**Problem description:**
Look through the data and write out every line with the word "Each" in it.

☆ ☆ ☆

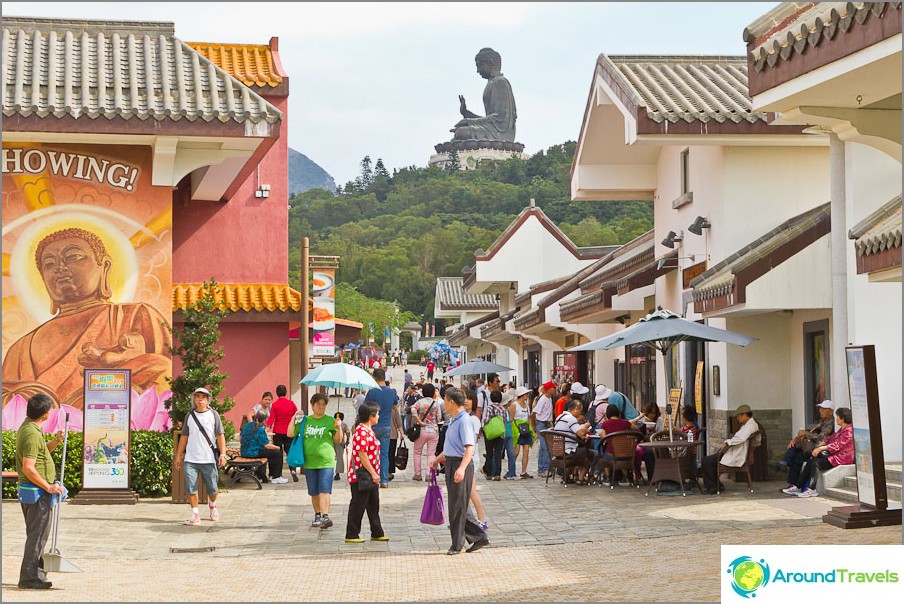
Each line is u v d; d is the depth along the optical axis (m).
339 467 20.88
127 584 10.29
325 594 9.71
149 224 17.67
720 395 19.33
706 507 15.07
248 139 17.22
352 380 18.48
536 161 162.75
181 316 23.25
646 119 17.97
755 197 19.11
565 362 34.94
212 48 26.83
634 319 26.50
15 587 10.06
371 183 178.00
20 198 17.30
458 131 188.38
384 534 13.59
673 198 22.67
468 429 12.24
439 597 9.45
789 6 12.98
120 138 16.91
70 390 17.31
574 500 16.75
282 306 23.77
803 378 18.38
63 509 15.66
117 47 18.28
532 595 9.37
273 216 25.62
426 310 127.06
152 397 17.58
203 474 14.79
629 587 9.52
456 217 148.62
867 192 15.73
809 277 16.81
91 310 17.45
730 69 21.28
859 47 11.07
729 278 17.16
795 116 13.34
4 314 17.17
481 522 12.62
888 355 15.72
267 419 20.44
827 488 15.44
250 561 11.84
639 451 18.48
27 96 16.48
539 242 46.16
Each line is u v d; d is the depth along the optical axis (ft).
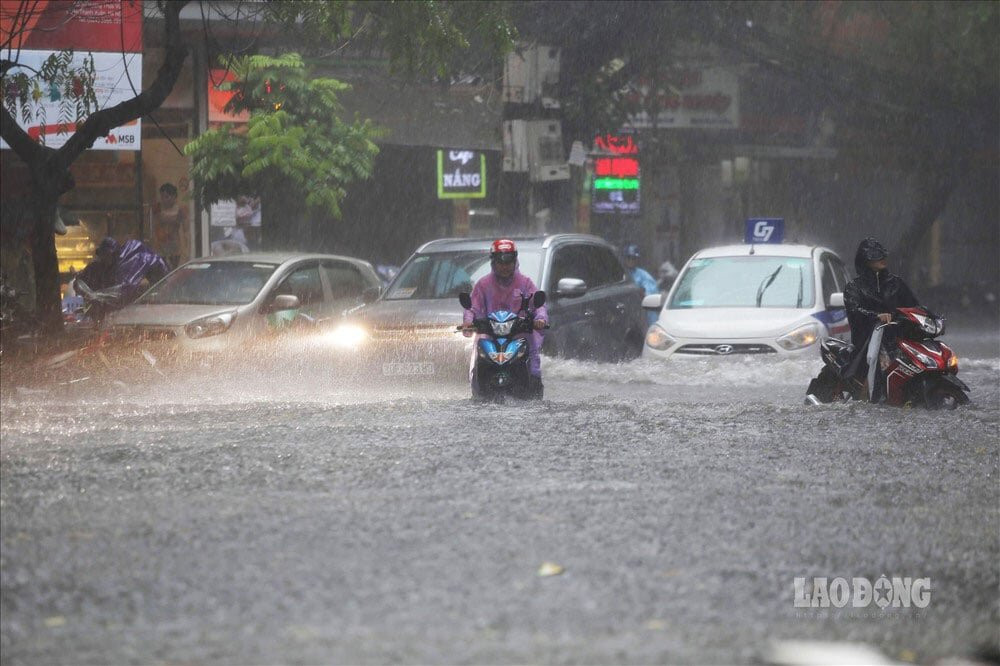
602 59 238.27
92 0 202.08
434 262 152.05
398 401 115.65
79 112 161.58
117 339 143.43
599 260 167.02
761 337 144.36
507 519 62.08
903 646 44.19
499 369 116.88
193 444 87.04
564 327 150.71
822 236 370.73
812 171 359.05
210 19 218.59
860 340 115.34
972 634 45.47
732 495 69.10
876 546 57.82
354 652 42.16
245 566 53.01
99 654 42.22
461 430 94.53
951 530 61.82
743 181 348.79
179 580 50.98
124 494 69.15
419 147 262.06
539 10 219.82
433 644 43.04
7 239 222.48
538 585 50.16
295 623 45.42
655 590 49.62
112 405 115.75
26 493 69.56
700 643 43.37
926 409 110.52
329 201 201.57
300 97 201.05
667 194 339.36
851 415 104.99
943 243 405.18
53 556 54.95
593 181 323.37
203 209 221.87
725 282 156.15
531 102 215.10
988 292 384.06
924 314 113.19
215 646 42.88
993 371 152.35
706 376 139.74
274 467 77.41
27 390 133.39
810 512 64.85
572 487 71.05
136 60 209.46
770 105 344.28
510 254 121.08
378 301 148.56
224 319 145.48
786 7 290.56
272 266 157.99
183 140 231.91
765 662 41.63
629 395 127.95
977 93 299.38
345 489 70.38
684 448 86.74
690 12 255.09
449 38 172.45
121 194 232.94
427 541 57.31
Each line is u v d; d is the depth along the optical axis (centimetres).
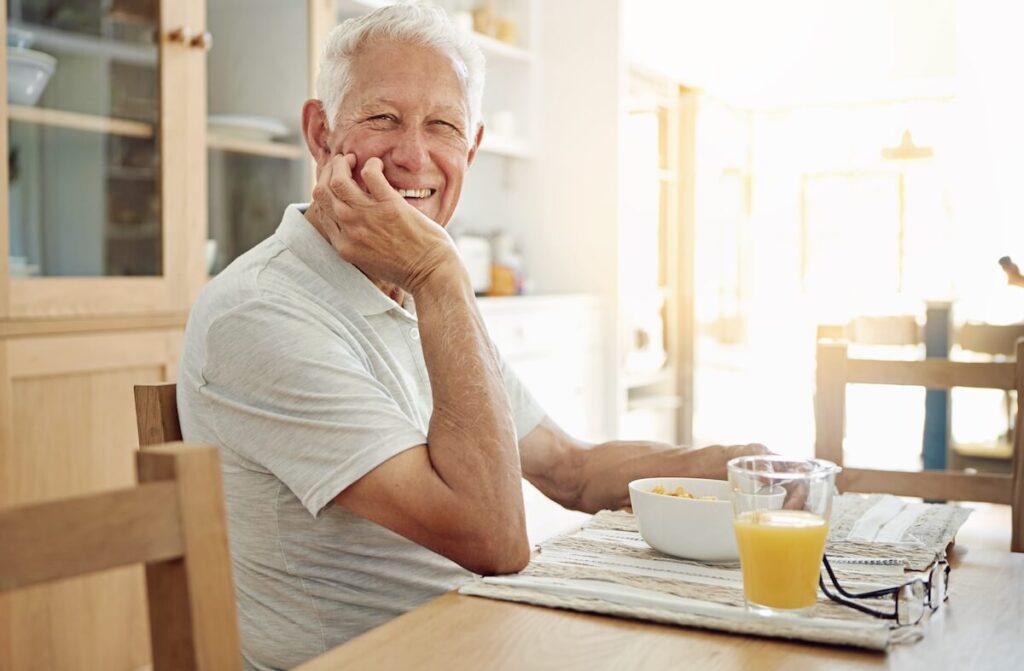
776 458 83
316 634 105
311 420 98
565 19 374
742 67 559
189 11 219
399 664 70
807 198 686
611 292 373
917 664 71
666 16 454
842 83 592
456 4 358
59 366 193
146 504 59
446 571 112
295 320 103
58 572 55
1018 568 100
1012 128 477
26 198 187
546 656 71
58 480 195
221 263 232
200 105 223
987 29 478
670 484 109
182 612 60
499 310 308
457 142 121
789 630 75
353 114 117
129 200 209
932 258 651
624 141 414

☆ ☆ ☆

**Reply to the task:**
Each line is u v d; d is the depth along the optical axis (m).
Each line is u v d; d is the depth along the optical axis (ft).
Each line is u v d; d is the depth along the optical axis (centimetres).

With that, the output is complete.